The outer condenser gives off heat, and the refrigerant changes from a hot, high-pressure gas to a hot, high-pressure liquid. Next, the refrigerant flows through three-way solenoid valve #2, across the TXV and through the evaporator. The TXV (variable restriction) drops the system pressure, and once in the evaporator, the cold, liquid refrigerant takes on heat and cools the air flowing over it. Ultimately, the low-pressure gas refrigerant flows through the accumulator and returns to the compressor. 

In heating mode, the high-pressure gas refrigerant exits the compressor and enters the inner condenser housed in the HVAC box (Figure 9). The inner condenser gives off heat to the air passing over it, and the refrigerant changes from a hot, high-pressure gas to a hot, high-pressure liquid. After the refrigerant exits the inner condenser, it passes across the 2-way solenoid valve #1 that acts as a restriction, dropping the refrigerant pressure and temperature.  

The low-pressure liquid moves through the three-way solenoid valve #1, which allows the refrigerant to flow through the outer condenser at the front of the vehicle (unless frost is detected on the condenser, then it will divert the refrigerant around the condenser). In either case, the refrigerant travels through the three-way solenoid valve #2. If the refrigerant moves through the outer condenser, it picks up the heat, and the refrigerant changes state to a gas. Conversely, if the refrigerant bypasses the outer condenser, it remains a low-pressure liquid.  

In either case, the refrigerant is guided through the chiller, which picks up heat, and the remaining low-pressure liquid changes its state to a gas. The refrigerant enters the accumulator and subsequently moves back to the compressor.  

If the defroster is desired, the two-way solenoid valve #2 (located between two-way solenoid valve #1 and three-way solenoid valve #1) permits low-pressure/low-temperature liquid refrigerant to flow through the evaporator.

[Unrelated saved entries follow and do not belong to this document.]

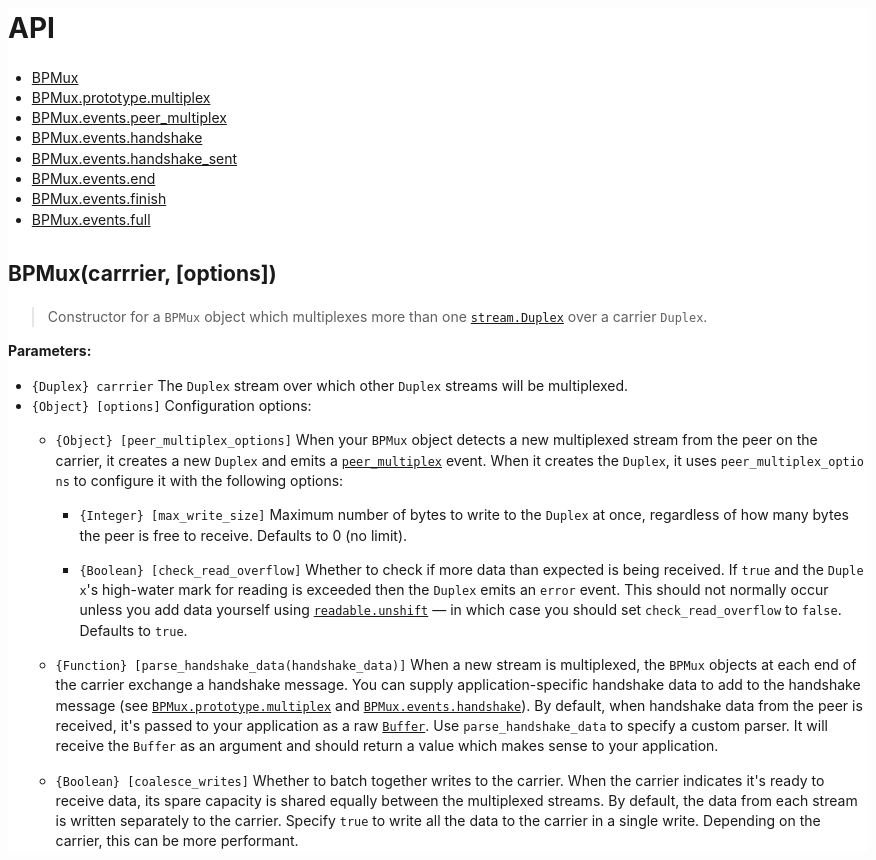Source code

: # API

<a name="tableofcontents"></a>

- <a name="toc_bpmuxcarrrier-options"></a>[BPMux](#bpmuxcarrrier-options)
- <a name="toc_bpmuxprototypemultiplexoptions"></a><a name="toc_bpmuxprototype"></a>[BPMux.prototype.multiplex](#bpmuxprototypemultiplexoptions)
- <a name="toc_bpmuxeventspeer_multiplexduplex"></a><a name="toc_bpmuxevents"></a>[BPMux.events.peer_multiplex](#bpmuxeventspeer_multiplexduplex)
- <a name="toc_bpmuxeventshandshakeduplex-handshake_data-delay_handshake"></a>[BPMux.events.handshake](#bpmuxeventshandshakeduplex-handshake_data-delay_handshake)
- <a name="toc_bpmuxeventshandshake_sentduplex-complete"></a>[BPMux.events.handshake_sent](#bpmuxeventshandshake_sentduplex-complete)
- <a name="toc_bpmuxeventsend"></a>[BPMux.events.end](#bpmuxeventsend)
- <a name="toc_bpmuxeventsfinish"></a>[BPMux.events.finish](#bpmuxeventsfinish)
- <a name="toc_bpmuxeventsfull"></a>[BPMux.events.full](#bpmuxeventsfull)

## BPMux(carrrier, [options])

> Constructor for a `BPMux` object which multiplexes more than one [`stream.Duplex`](https://nodejs.org/api/stream.html#stream_class_stream_duplex) over a carrier `Duplex`.

**Parameters:**

- `{Duplex} carrrier` The `Duplex` stream over which other `Duplex` streams will be multiplexed. 
- `{Object} [options]` Configuration options: 
  - `{Object} [peer_multiplex_options]` When your `BPMux` object detects a new multiplexed stream from the peer on the carrier, it creates a new `Duplex` and emits a [`peer_multiplex`](#bpmuxeventspeer_multiplexduplex) event. When it creates the `Duplex`, it uses `peer_multiplex_options` to configure it with the following options:

    - `{Integer} [max_write_size]` Maximum number of bytes to write to the `Duplex` at once, regardless of how many bytes the peer is free to receive. Defaults to 0 (no limit).

    - `{Boolean} [check_read_overflow]` Whether to check if more data than expected is being received. If `true` and the `Duplex`'s high-water mark for reading is exceeded then the `Duplex` emits an `error` event. This should not normally occur unless you add data yourself using [`readable.unshift`](http://nodejs.org/api/stream.html#stream_readable_unshift_chunk) &mdash; in which case you should set `check_read_overflow` to `false`. Defaults to `true`.

  - `{Function} [parse_handshake_data(handshake_data)]` When a new stream is multiplexed, the `BPMux` objects at each end of the carrier exchange a handshake message. You can supply application-specific handshake data to add to the handshake message (see [`BPMux.prototype.multiplex`](#bpmuxprototypemultiplexoptions) and [`BPMux.events.handshake`](#bpmuxeventshandshakeduplex-handshake_data-delay_handshake)). By default, when handshake data from the peer is received, it's passed to your application as a raw [`Buffer`](https://nodejs.org/api/buffer.html#buffer_buffer). Use `parse_handshake_data` to specify a custom parser. It will receive the `Buffer` as an argument and should return a value which makes sense to your application.
  
  - `{Boolean} [coalesce_writes]` Whether to batch together writes to the carrier. When the carrier indicates it's ready to receive data, its spare capacity is shared equally between the multiplexed streams. By default, the data from each stream is written separately to the carrier. Specify `true` to write all the data to the carrier in a single write. Depending on the carrier, this can be more performant.
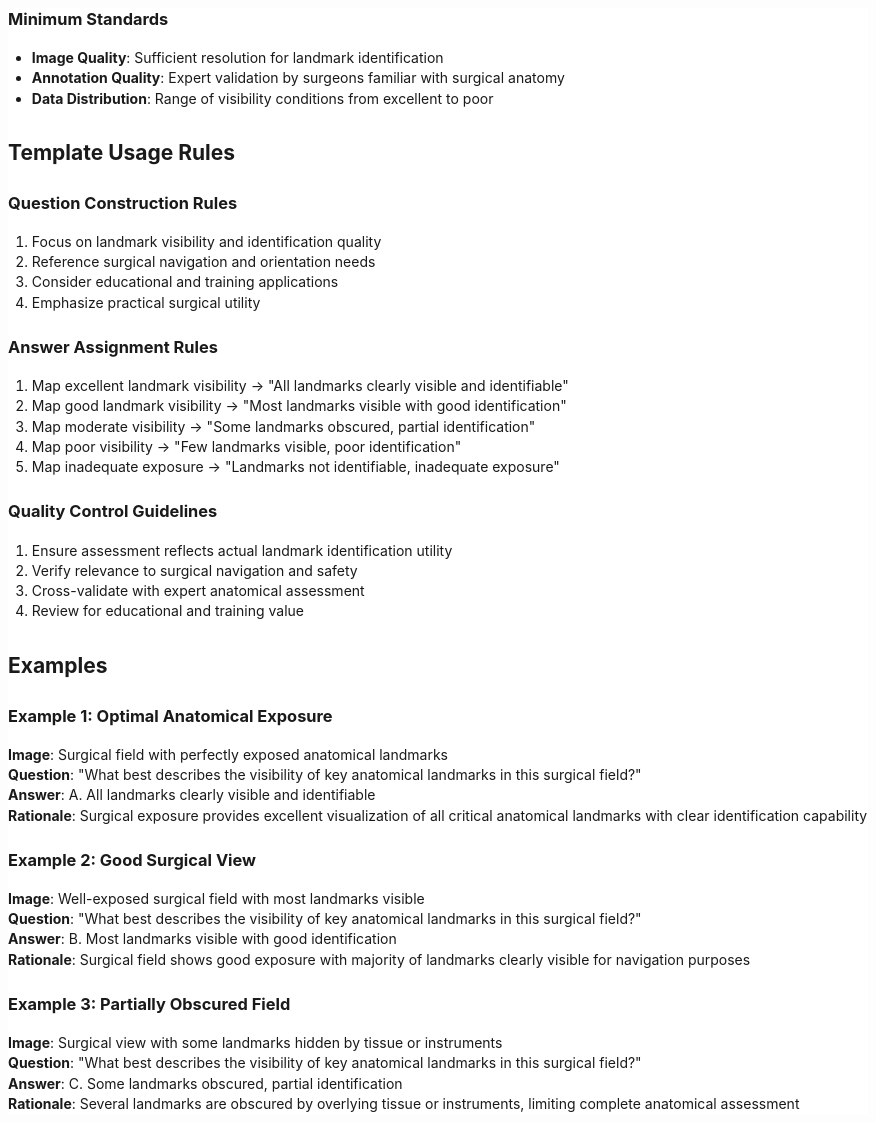### Minimum Standards
- **Image Quality**: Sufficient resolution for landmark identification
- **Annotation Quality**: Expert validation by surgeons familiar with surgical anatomy
- **Data Distribution**: Range of visibility conditions from excellent to poor

## Template Usage Rules

### Question Construction Rules
1. Focus on landmark visibility and identification quality
2. Reference surgical navigation and orientation needs
3. Consider educational and training applications
4. Emphasize practical surgical utility

### Answer Assignment Rules
1. Map excellent landmark visibility → "All landmarks clearly visible and identifiable"
2. Map good landmark visibility → "Most landmarks visible with good identification"
3. Map moderate visibility → "Some landmarks obscured, partial identification"
4. Map poor visibility → "Few landmarks visible, poor identification"
5. Map inadequate exposure → "Landmarks not identifiable, inadequate exposure"

### Quality Control Guidelines
1. Ensure assessment reflects actual landmark identification utility
2. Verify relevance to surgical navigation and safety
3. Cross-validate with expert anatomical assessment
4. Review for educational and training value

## Examples

### Example 1: Optimal Anatomical Exposure
**Image**: Surgical field with perfectly exposed anatomical landmarks  
**Question**: "What best describes the visibility of key anatomical landmarks in this surgical field?"  
**Answer**: A. All landmarks clearly visible and identifiable  
**Rationale**: Surgical exposure provides excellent visualization of all critical anatomical landmarks with clear identification capability

### Example 2: Good Surgical View
**Image**: Well-exposed surgical field with most landmarks visible  
**Question**: "What best describes the visibility of key anatomical landmarks in this surgical field?"  
**Answer**: B. Most landmarks visible with good identification  
**Rationale**: Surgical field shows good exposure with majority of landmarks clearly visible for navigation purposes

### Example 3: Partially Obscured Field
**Image**: Surgical view with some landmarks hidden by tissue or instruments  
**Question**: "What best describes the visibility of key anatomical landmarks in this surgical field?"  
**Answer**: C. Some landmarks obscured, partial identification  
**Rationale**: Several landmarks are obscured by overlying tissue or instruments, limiting complete anatomical assessment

The air in the HVAC box is dehumidified before the inner condenser heats the air. The refrigerant from the evaporator returns to the accumulator and back to the compressor. 

Tesla’s innovation 

The Nissan, Hyundai, and Kia heat pump systems are similar in design, with the components located throughout the under-hood area and under the dash. However, the Tesla heat pump system is much more compact, allowing a better fit into tight spaces under the hood. To achieve compactness, Tesla developed the Super Manifold, a two-layer printed circuit board (PCB) assembly that houses the refrigeration system on one side, while the other side is plumbed for coolant.  

To manage the heating and cooling loops of the Tesla heat pump system, Tesla devised a pair of four-way valves stacked on top of each other and attached them to a coaxial motor. The valve assembly is called the Octovalve (Figure 10). Its design allows refrigerant and coolant to flow through a series of channels to provide heating or cooling without mixing. With the Octovalve system, a ninth pipe configuration works as a bypass to the radiator circuit.  

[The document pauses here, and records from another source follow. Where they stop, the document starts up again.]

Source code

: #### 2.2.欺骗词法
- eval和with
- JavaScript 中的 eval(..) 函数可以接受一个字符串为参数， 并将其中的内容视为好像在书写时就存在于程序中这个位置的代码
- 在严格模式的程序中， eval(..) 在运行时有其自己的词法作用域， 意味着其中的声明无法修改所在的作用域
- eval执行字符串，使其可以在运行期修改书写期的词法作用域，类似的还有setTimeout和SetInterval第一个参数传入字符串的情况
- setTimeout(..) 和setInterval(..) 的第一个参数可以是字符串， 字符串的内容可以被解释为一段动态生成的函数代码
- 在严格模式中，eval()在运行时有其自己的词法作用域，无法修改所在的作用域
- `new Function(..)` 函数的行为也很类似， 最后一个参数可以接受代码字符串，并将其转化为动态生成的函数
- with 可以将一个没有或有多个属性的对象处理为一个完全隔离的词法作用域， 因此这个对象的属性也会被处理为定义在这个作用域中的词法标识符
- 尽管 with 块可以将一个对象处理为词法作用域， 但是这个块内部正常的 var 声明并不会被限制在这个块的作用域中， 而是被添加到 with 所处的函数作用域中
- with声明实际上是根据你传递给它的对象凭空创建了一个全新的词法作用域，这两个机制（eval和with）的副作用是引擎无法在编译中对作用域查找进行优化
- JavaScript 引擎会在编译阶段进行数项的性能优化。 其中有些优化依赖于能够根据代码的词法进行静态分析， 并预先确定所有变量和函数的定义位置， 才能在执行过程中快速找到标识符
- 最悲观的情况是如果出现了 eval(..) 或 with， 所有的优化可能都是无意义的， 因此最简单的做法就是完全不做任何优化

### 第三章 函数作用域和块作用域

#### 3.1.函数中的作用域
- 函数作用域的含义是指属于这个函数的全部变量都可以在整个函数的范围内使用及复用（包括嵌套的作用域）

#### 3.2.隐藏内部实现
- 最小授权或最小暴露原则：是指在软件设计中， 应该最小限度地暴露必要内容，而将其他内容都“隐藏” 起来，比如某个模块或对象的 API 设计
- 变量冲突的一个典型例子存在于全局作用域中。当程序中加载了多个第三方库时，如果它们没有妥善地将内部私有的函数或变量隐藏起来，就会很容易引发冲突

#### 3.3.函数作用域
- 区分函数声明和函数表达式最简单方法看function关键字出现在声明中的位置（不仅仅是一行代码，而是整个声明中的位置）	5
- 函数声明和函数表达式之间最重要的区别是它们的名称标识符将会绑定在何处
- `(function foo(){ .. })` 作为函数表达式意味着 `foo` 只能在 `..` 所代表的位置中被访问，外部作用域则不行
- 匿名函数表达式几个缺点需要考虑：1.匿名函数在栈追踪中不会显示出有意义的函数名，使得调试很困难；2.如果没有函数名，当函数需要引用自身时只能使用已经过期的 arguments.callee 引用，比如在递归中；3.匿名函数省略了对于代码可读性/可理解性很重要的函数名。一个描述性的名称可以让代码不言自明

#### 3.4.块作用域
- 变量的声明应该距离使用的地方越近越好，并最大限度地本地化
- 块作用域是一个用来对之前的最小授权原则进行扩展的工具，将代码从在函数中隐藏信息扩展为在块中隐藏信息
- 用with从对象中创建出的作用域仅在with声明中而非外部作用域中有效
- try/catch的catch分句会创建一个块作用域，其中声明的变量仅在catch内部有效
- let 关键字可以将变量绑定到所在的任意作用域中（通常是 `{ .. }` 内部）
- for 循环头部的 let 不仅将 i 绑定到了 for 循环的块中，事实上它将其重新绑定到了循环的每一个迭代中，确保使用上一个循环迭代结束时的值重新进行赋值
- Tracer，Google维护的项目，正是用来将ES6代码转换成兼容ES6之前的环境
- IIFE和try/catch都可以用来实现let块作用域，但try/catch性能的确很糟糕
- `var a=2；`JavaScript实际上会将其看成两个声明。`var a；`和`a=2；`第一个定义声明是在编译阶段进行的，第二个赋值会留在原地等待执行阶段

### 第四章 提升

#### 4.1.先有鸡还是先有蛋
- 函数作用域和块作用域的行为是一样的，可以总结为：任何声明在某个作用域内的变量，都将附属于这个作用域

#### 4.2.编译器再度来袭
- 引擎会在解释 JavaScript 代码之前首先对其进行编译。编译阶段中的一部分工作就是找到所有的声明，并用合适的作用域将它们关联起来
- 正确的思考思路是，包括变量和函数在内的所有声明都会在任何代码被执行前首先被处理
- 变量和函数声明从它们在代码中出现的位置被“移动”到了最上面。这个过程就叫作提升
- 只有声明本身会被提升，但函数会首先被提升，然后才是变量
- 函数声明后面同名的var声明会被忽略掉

The refrigeration loop consists of a liquid-cooled condenser (LCC), a cabin condenser for the heating modes, a chiller, and a cabin evaporator for the cooling modes. There are five coolant loops in the system. In addition to coolant loops for the LCC and chiller, there are loops for the batteries, the Power Conversion System (PCS) and drive unit, and the radiator to provide proper cooling or heating. With the multiple orientations of the Octovalve, Tesla has developed a system with twelve heating and three cooling modes.  

While it would be beneficial to investigate all the heat pump systems in greater depth, it is simply impossible to achieve in a few pages. With each passing year, system refinement will continue. Until a specific heat pump design becomes the standard, enjoy the “Wild West” and remember, just like the techs of years past, constantly updating training is necessary to repair the customer's vehicle correctly the first time.